#### [TASK]
Copy the material below, starting with the line that contains "Amsterdamse bibliotheken" and continuing through the line that contains "2020. márc. 27.", both included. Leave the pictures out of your answer.

#### [SOURCE MATERIAL]
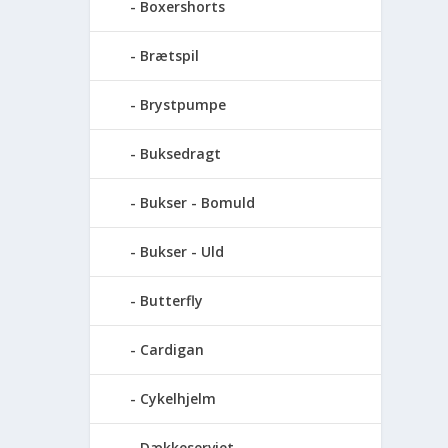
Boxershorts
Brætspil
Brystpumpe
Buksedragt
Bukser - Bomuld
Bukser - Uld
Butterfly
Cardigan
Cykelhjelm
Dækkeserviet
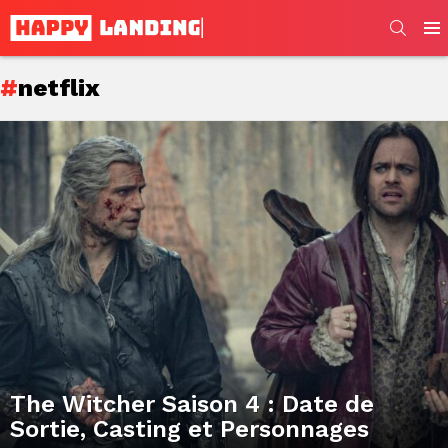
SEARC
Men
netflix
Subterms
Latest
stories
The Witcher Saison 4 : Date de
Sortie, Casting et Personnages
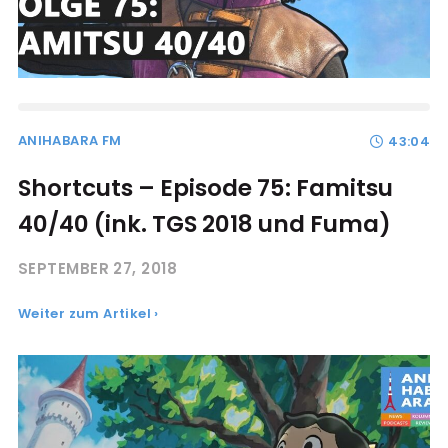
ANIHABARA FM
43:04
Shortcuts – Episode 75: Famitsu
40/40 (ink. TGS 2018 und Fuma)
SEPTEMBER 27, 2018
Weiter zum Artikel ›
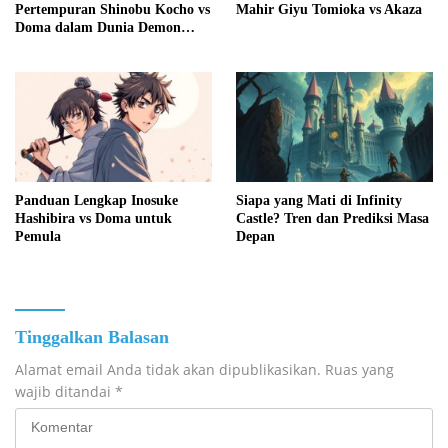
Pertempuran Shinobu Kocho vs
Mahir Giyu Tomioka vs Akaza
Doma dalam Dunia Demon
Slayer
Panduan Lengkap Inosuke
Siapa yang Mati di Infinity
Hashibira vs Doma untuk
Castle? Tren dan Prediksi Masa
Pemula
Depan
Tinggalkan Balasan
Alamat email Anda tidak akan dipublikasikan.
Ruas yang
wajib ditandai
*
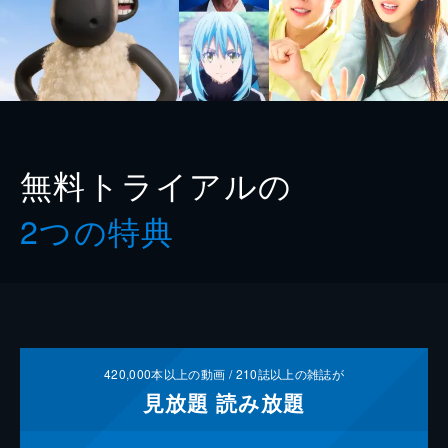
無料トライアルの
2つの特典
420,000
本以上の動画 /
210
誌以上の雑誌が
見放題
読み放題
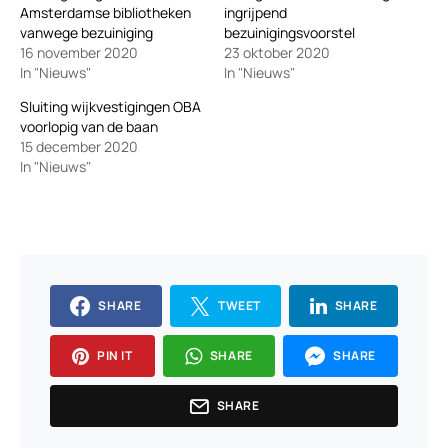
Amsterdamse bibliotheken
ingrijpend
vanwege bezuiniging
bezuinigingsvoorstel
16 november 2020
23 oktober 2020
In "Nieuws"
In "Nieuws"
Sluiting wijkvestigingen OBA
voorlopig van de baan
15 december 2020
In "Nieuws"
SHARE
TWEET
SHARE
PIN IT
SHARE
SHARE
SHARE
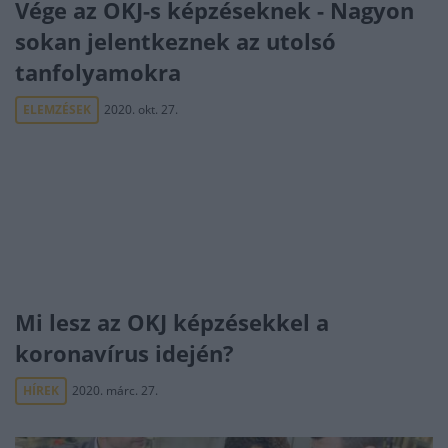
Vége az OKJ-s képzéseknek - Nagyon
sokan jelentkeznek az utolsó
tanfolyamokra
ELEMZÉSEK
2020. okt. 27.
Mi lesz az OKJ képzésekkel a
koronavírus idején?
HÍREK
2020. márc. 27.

--

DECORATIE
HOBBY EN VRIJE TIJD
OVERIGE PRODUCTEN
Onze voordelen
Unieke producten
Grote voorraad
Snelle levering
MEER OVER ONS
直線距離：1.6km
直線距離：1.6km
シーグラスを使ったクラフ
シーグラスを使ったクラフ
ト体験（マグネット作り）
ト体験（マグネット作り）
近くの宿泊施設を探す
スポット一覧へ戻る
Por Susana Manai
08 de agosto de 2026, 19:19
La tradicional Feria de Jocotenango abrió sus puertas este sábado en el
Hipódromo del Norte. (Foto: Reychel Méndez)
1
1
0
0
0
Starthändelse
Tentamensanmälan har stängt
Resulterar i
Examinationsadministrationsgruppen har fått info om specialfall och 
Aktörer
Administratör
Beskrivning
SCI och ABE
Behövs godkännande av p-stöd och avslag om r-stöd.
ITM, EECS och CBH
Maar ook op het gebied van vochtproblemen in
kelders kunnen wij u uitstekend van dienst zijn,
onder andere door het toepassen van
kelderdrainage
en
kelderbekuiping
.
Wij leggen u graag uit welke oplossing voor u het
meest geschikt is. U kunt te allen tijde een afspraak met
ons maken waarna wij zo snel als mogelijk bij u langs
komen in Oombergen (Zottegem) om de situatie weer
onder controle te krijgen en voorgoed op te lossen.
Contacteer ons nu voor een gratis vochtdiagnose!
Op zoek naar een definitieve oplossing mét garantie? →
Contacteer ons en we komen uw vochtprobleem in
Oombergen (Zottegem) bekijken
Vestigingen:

#### [EXERCISE OUTPUT]
Amsterdamse bibliotheken
ingrijpend
vanwege bezuiniging
bezuinigingsvoorstel
16 november 2020
23 oktober 2020
In "Nieuws"
In "Nieuws"
Sluiting wijkvestigingen OBA
voorlopig van de baan
15 december 2020
In "Nieuws"
SHARE
TWEET
SHARE
PIN IT
SHARE
SHARE
SHARE
Vége az OKJ-s képzéseknek - Nagyon
sokan jelentkeznek az utolsó
tanfolyamokra
ELEMZÉSEK
2020. okt. 27.
Mi lesz az OKJ képzésekkel a
koronavírus idején?
HÍREK
2020. márc. 27.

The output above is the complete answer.